A court in Finland has sentenced the founder of a pro-Russian website to 22 months in jail on charges of defamation and negligence.
In a major ruling that exceeded prosecutors’ requests, MV-Lehti was deemed to have published libellous remarks about Jessikka Aro (pictured), an investigative journalist.
Website founder Ilja Janitskin and two colleagues were ordered to pay €136,000 in compensation.
Janitskin received a 22-month prison sentence after being found guilty of 16 charges, including defamation.
Aro faced online abuse after reporting on online Russian propaganda, in part from MV-Lehti, an anti-immigrant, Eurosceptic, pro-Russian website.
Aro works for national broadcaster YLE and in 2014 began investigating pro-Russian troll factories, leading to a series of libellous MV-Lehti stories, including one claiming she was a drug addict.

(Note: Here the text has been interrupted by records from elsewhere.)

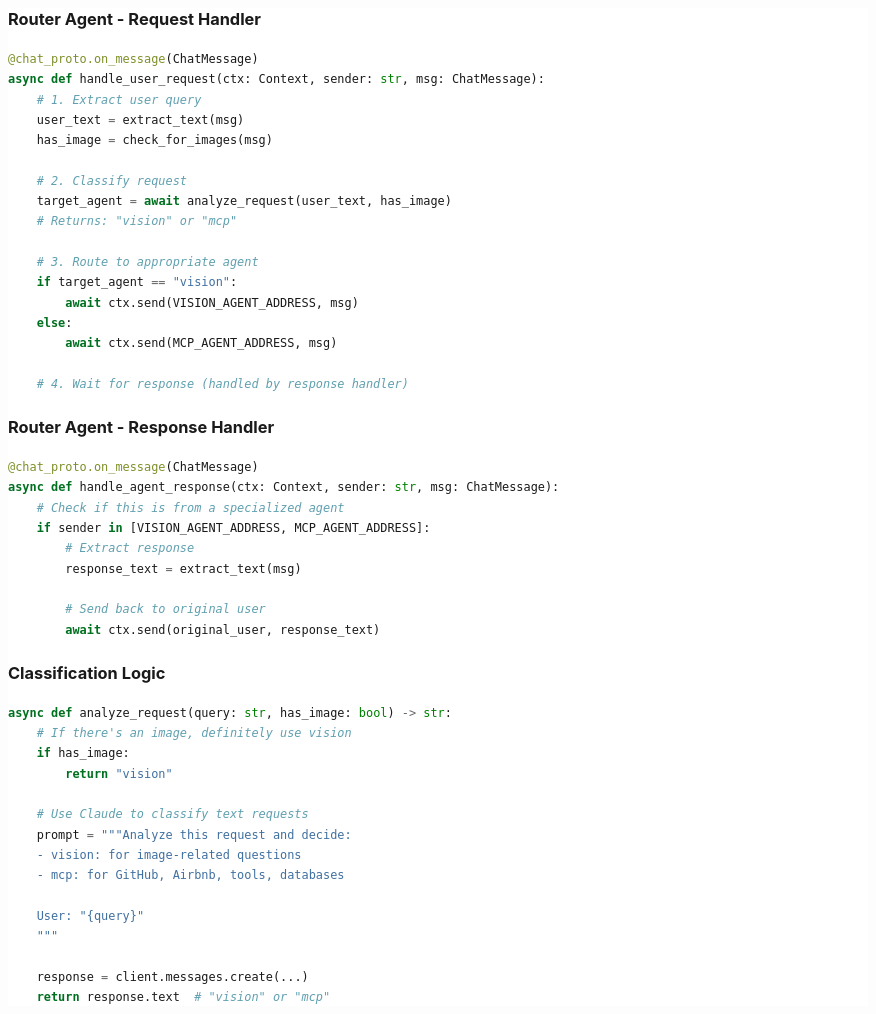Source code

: ### Router Agent - Request Handler

```python
@chat_proto.on_message(ChatMessage)
async def handle_user_request(ctx: Context, sender: str, msg: ChatMessage):
    # 1. Extract user query
    user_text = extract_text(msg)
    has_image = check_for_images(msg)
    
    # 2. Classify request
    target_agent = await analyze_request(user_text, has_image)
    # Returns: "vision" or "mcp"
    
    # 3. Route to appropriate agent
    if target_agent == "vision":
        await ctx.send(VISION_AGENT_ADDRESS, msg)
    else:
        await ctx.send(MCP_AGENT_ADDRESS, msg)
    
    # 4. Wait for response (handled by response handler)
```

### Router Agent - Response Handler

```python
@chat_proto.on_message(ChatMessage)  
async def handle_agent_response(ctx: Context, sender: str, msg: ChatMessage):
    # Check if this is from a specialized agent
    if sender in [VISION_AGENT_ADDRESS, MCP_AGENT_ADDRESS]:
        # Extract response
        response_text = extract_text(msg)
        
        # Send back to original user
        await ctx.send(original_user, response_text)
```

### Classification Logic

```python
async def analyze_request(query: str, has_image: bool) -> str:
    # If there's an image, definitely use vision
    if has_image:
        return "vision"
    
    # Use Claude to classify text requests
    prompt = """Analyze this request and decide:
    - vision: for image-related questions
    - mcp: for GitHub, Airbnb, tools, databases
    
    User: "{query}"
    """
    
    response = client.messages.create(...)
    return response.text  # "vision" or "mcp"
```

She noticed a pattern of fake profiles on Facebook, Vkontakte, Twitter and wanted to explore the impact these were having on Finland’s social-media users.
Aro uncovered evidence of a state-sanctioned propaganda machine pushing a pro-Russian agenda through automated bot accounts and networks on Twitter.
The abuse stepped up after Aro interviewed staff at a “troll factory” in St Petersburg, where tech-employees were paid to circulate fake news and rumours on social media. She was one of the first reporters to cover the pro-Russian abuse depots.
Aro even received a text message from someone pretending to be her father, who had died several years earlier.
Russia denies the trolling charges.
The reporter received numerous death threats and online mockery. Her address, medical records and contact details exposed online. Her location was tracked and revealed.
Photos of her dancing in a Thai nightclub were published, alongside offensive comments.
Aro continued to report on Russia’s “troll farms” and online disinformation campaigns, winning Finland’s 2016 Grand Prize for Journalism.
“I was hoping maybe this will end, but it just got worse and worse and worse,” Aro told the media. “Even my own friends started liking and commenting on these filth pieces about me.”
Johan Bäckman, a long-time mouthpiece for Moscow in Finland and a researcher at MV-Lehti who repeatedly threatened the reporter, was given a one-year suspended sentence for gross negligence.
The court said Bäckman encouraged others online to target Aro and the harassment deeply affected her quality of life, according to the YLE report.